# First attempt at lamb, but not my last....



## davidlsi (Feb 20, 2011)

I used a sirloin end of a leg of lamb for this, I purchased it boned an trussed.

I rubbed the meat with a paste of garlic, brown sugar, sea salt, black pepper, a strong Dijon mustard and olive oil.

It is more of a an indirect roast then a smoke, but I did toss a few rosemary sprigs on the coals hoping to impart some flavor.








It roasted for about an hour and a half until the internal temp got to 165, as my wife and daughter do not like to much pink.







I made a Cabernet sauce to finish the dish, and I must say it was a great choice. Served with a salad of mixed greens and a stuffed baby portabella mushrooms. The stuffing was spinach, toasted garlic, ramano cheese and bread crumbs.

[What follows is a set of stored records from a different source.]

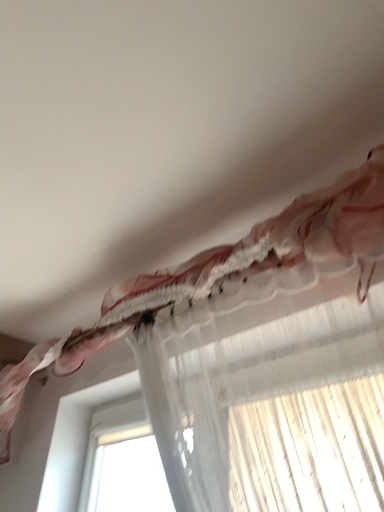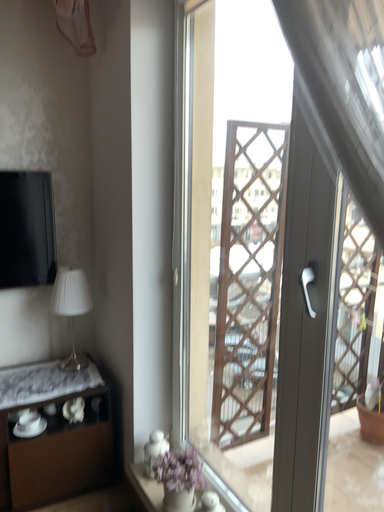
Question: How did the camera likely rotate when shooting the video?

Choices:
 (A) rotated left
 (B) rotated right

Answer: (A)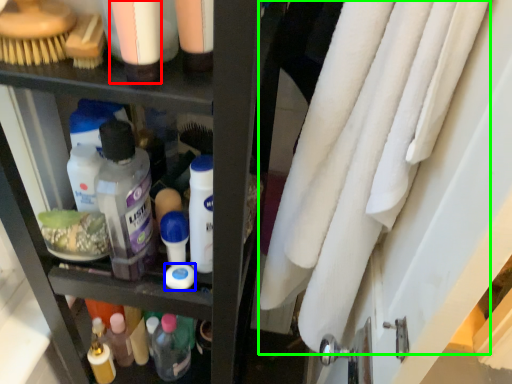
Question: Based on their relative distances, which object is nearer to toiletry (highlighted by a red box)? Choose from product (highlighted by a blue box) and bath towel (highlighted by a green box).

Choices:
 (A) product
 (B) bath towel

Answer: (B)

Lamb has not been served at my house before and this was a first for everyone but myself. Even my picky daughter enjoyed it and I got a thumbs up from Dawn (my wife)

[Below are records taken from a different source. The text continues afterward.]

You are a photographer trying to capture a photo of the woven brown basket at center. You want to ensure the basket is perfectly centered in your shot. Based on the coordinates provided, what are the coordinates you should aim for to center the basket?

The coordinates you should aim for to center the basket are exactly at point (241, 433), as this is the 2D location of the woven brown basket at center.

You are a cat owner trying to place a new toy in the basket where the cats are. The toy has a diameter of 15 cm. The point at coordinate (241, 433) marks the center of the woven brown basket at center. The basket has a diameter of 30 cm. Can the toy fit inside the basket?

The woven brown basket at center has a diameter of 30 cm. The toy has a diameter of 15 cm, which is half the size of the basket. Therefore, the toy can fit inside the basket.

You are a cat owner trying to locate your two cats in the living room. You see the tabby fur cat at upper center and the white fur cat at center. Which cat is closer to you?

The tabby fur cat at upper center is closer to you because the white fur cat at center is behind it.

I enjoyed the left overs this afternoon, zapped in the microwave and cut to pieces to fir on some saltines.  This will be part of the rotation from now on.


----------



## les3176 (Feb 20, 2011)

Nice looking plate!


----------



## mballi3011 (Feb 21, 2011)

Now I really like that plate of food. I have some in the freezer but maybe not for long now.


----------



## adiochiro3 (Feb 21, 2011)

We smoked a leg of lamb last Easter, and man was it fantastic!  Nice job!!


----------



## meateater (Feb 21, 2011)

I love a good hunk of goat, to bad it got expensive the last few years. I use to pick up a six pack of ribs for 2-3 dollars now they want 20.00 a pound, go figure.


----------



## SmokinAl (Feb 23, 2011)

Same here I love lamb, but it's so pricey now, guess I'll just stick to pork.


----------



## Bearcarver (Feb 23, 2011)

Looks real good from here!

Bear


----------



## smokey mo (Mar 3, 2011)

I smoked my first lamb this last fall and have to say it will happen again... Your lamb looked great.  I like the spices blend and strong dijon idea. How did the Rosemary work for you?  I might try that on the next lamb smoke I do.


----------



## beer-b-q (Mar 3, 2011)

Great looking Lamb...


----------



## fpnmf (Mar 3, 2011)

Looks great!

  Craig


----------



## davidlsi (Mar 3, 2011)

Smokey Mo said:


> I smoked my first lamb this last fall and have to say it will happen again... Your lamb looked great.  I like the spices blend and strong dijon idea. How did the Rosemary work for you?  I might try that on the next lamb smoke I do.




I can not say that it added anything to the taste, I believe would be better to make it part of the rub.


----------